County discusses condition of Secondary Road shops

Board of Supervisors
Kim Brooks
Express Editor

     County Engineer Derek Snead visited with the Jones County Supervisors during their Dec. 27 meeting regarding the former county shop in Wyoming. Earlier this fall, a new county shop was built in Wyoming.

     Snead addressed the possible sale of the county shop, saying Secondary Roads did not need to utilize the facility for storage purposes.

     “We have pretty much cleared everything out,” he said. “We are no longer heating it, and the water is shut off.”

     If the county chose to sell the building, Snead said, according to Iowa Code, a public hearing would need to be held. If there were no objections, the board of supervisors could pass a resolution to sell the building however seen fit.

     Snead suggested hiring a realtor to help with the sale, but said there would be added costs involved.

     “Or we could take bids,” he offered. “I have no preference either way.
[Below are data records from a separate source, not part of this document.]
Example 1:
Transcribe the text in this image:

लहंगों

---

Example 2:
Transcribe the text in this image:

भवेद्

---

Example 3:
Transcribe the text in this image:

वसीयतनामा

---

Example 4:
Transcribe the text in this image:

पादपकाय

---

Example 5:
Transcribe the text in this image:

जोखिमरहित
But an auction would be difficult to do.”

     Snead did say there has been some interest in the old shop building.

     The board said they would look at a potential sale in late January.

     Supervisor Jon Zirkelbach asked Snead about the old county shop in Monticello. Two years ago, a new shop building was built outside of town.
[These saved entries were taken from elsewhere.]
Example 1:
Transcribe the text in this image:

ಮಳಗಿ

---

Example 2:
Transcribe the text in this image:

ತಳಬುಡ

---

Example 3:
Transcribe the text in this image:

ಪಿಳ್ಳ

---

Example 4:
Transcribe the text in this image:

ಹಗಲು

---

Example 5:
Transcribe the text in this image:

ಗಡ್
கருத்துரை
     “That building is fairly full,” Snead said. “We use it for storage, but all of the utilities are turned off.”

     Supervisor Wayne Manternach said he would be in favor of keeping the old Monticello shop in use rather than sell it or tear it down.

     “I’m in favor of keeping that for cold storage because we always need space,” said Manternach.

     Zirkelbach questioned with a new Secondary Roads’ shop and a new JETS facility in the works, whether it is needed to keep.

     “I thought the property was going to be disposed of,” he said.

     In terms of future shop buildings, Snead said the Temple Hill shop could be next on the list.

     “All of our shops were constructed around the same time,” he said, that being the late 1960s/early ‘70s. “All of them are in need of upgrades.”

     He said one priority right now is updating the main county shop’s cold storage unit in Anamosa.

In other county business:

     • The board reappointed Lyle Theisen and Denny Coon to the Board of Health for three-year terms.

     • The board reappointed Leah Nebergall and LaVerta Langenberg to the Pioneer Cemetery Commission for three-year terms. They still need to fill two vacancies.

     • The board filed a notice from the City of Monticello to severe property from the city in Lovell Township. The property is located west of Highway 151 and north of Highway 38. The property owners (Shover, Holmes, and Kraus) voluntarily agreed to severe their property. The county will also gain some roadway to maintain.

     • The board approved amended contracts with the Iowa DHS for CPPC (Community Partnerships for Protecting Children) and DECAT programs. The CPPC contract increased to $18,825 and the DECAT contract increased to $15,500.

     Jones County is strictly a pass-through agency for these contracts.

     • A public hearing was held and the board approved amending the FY 2018 county budget, as well as adjusting the appropriations for the various county departments.

     The amendment shows $21,242,268 of total revenues and other sources, and $22,862,019 of total expenditures and other uses.

     Changes were also made to the following departments’ spending appropriations: JETS, General Services, GIS, DECAT/CPPC/ECI, JETS Facility Project, Capital Projects, and Budget Holding.

     • Land Use Administrator Michele Lubben spoke with the board regarding a nuisance at 16259 County Road X-31, Anamosa.

     Lubben said the property went from the homeowner to a bank in foreclosure and now she’s working with a bank out-of-state. After finally getting in touch with someone regarding the condition of the property, Lubben advised the board she would wait to file a nuisance violation.

     • The board approved the purchase of a spray truck for Roadside Management from Freese Motors in Monticello for just over $53,000. Snead also got a bid from an out-of-county business, which was lower than the Freese bid. The board approved the local purchase, as an exception to the county purchase policy.

     Roadside Management was awarded a grant for $15,000 to help with the purchase.

     “We work with Freese a lot,” said Snead. “We got our last few trucks from them, all at good deals.”

     • Dave and Penny Schoon of Monticello were present at the board meeting to discuss the disposition of county-owned land off of County Road D-62, former county right-of-way.

     Dave said they merely want to clean up his mother’s estate and a land surveyor noticed the fact that the county still owned right-of-way, of which the Schoons were paying taxes on the last 20 years. The county owns the right-of-way by deed, which makes it more complicated than if it was owned as an easement.

     “We need to figure out who the county bought this (land) from and what process we need to follow,” said County Auditor Janine Sulzner, referring to the process of selling the land to the previous or adjacent landowners.